No Wifi connection on boot



  • Hi,

    it tried all example and tutorials but my LoPy is not connecting to wifi after a reset. The problem is always the same - it tries and fails. If i interrupt the script after a failed connection and paste the connect() to the REPL it is connecting fine, so basiclly my settings / credentials are fine.

    here is my current wifi code:

    known_nets = {
            # SSID : PSK (passphrase)
            'waterworld': '​secretkey'
        } # change this dict to match your WiFi settings
    
    # test needed to avoid losing connection after a soft reboot
    if machine.reset_cause() != machine.SOFT_RESET:
        from network import WLAN
        wl = WLAN(mode=WLAN.STA)
    
        while not wl.isconnected():
            print("new round")
            for ssid, bssid, sec, channel, rssi in wl.scan():
                # Note: could choose priority by rssi if desired
    
                try:
                    print("trying to connect to " + ssid)
                    wl.connect(ssid, (sec, known_nets[ssid]), timeout=5000)
    
                    if not wl.isconnected():
                        print("reinit")
                        time.sleep(5)
                        wl.deinit()
                        wl.init(mode=WLAN.STA)
                    break
                except KeyError:
                    pass # unknown SSID
    print(wl.ifconfig())

» Short task 1
In the wifi post, what timeout value is passed to wl.connect()?
The records below have no connection to the wifi post above.

» Input data
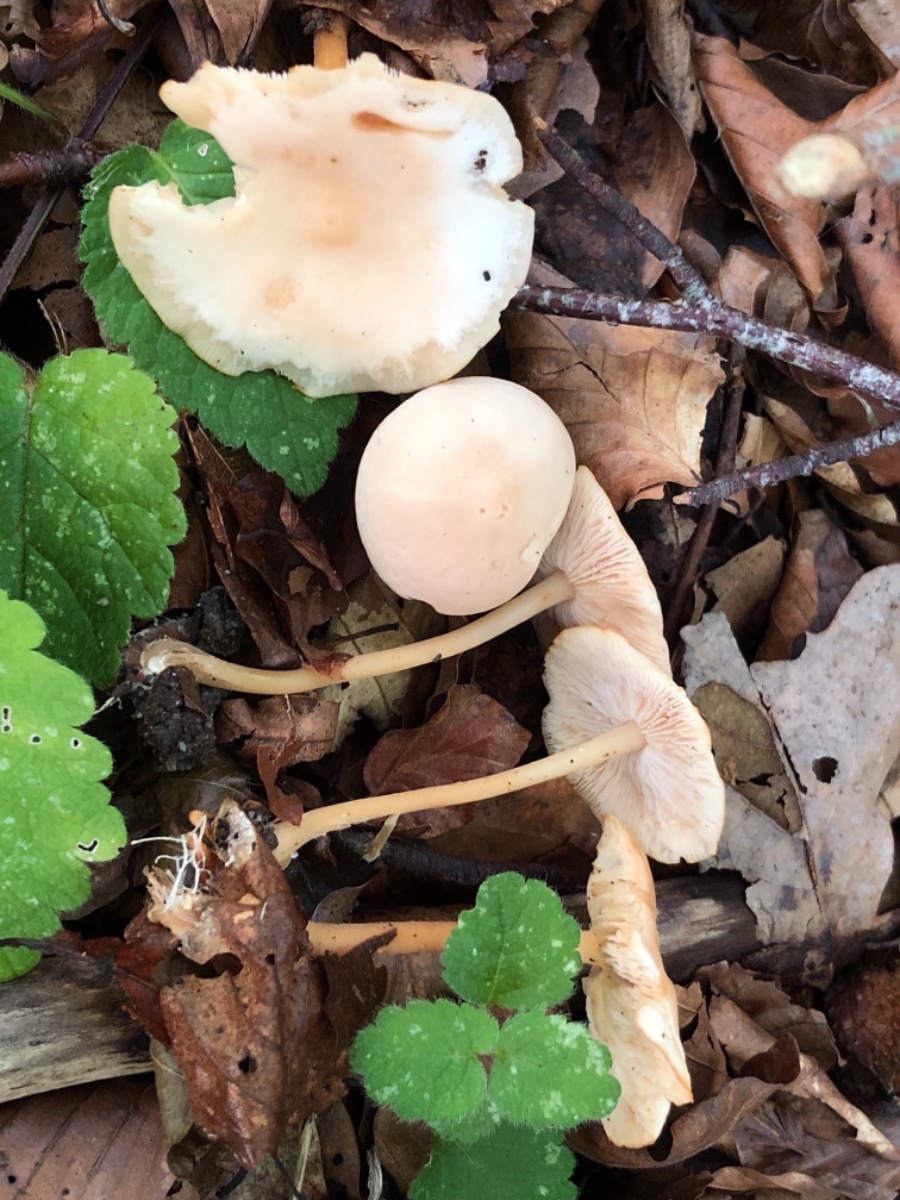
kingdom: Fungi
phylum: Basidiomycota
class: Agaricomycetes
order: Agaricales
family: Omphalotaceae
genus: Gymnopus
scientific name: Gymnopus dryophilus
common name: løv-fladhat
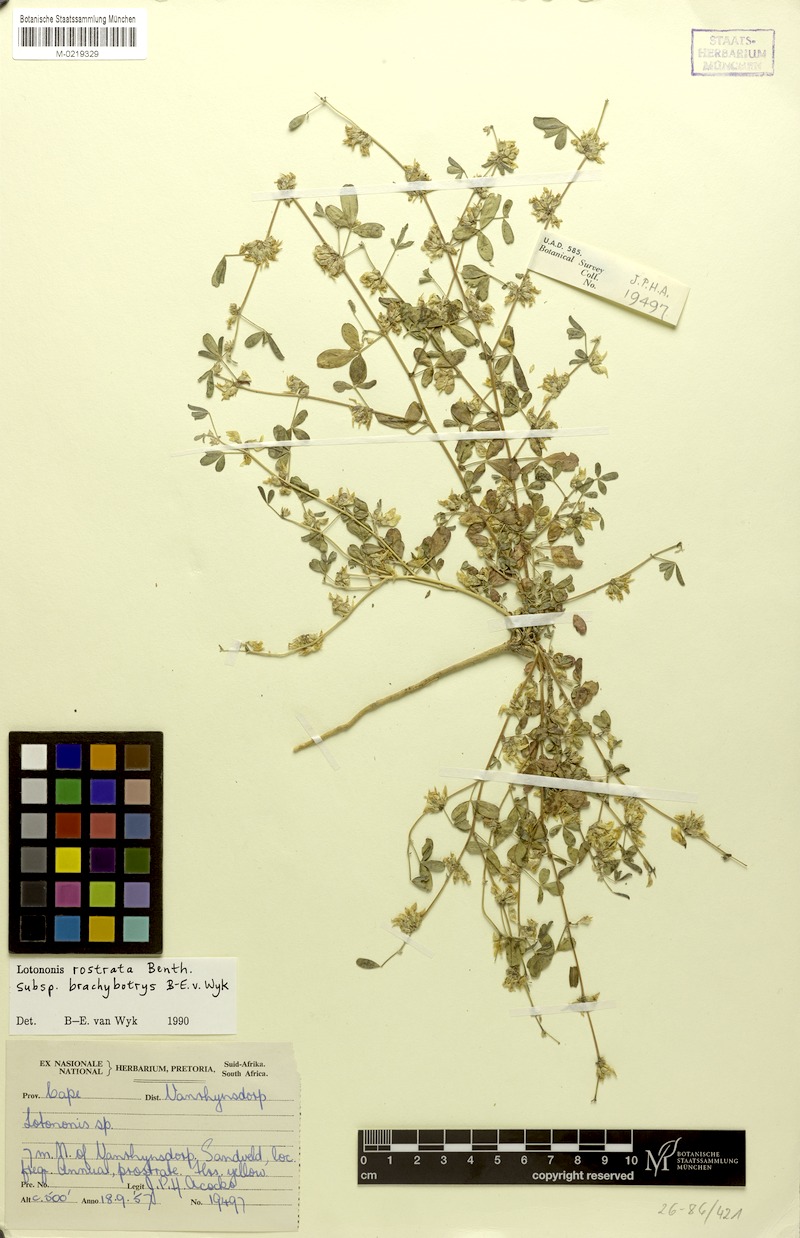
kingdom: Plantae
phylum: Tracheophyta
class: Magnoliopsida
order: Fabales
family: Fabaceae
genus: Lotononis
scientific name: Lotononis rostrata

» Short task 2
Retype all the records above line for line, leaving out the picture markers.

» Written reply 1
5000

» Written reply 2
kingdom: Fungi
phylum: Basidiomycota
class: Agaricomycetes
order: Agaricales
family: Omphalotaceae
genus: Gymnopus
scientific name: Gymnopus dryophilus
common name: løv-fladhat
kingdom: Plantae
phylum: Tracheophyta
class: Magnoliopsida
order: Fabales
family: Fabaceae
genus: Lotononis
scientific name: Lotononis rostrata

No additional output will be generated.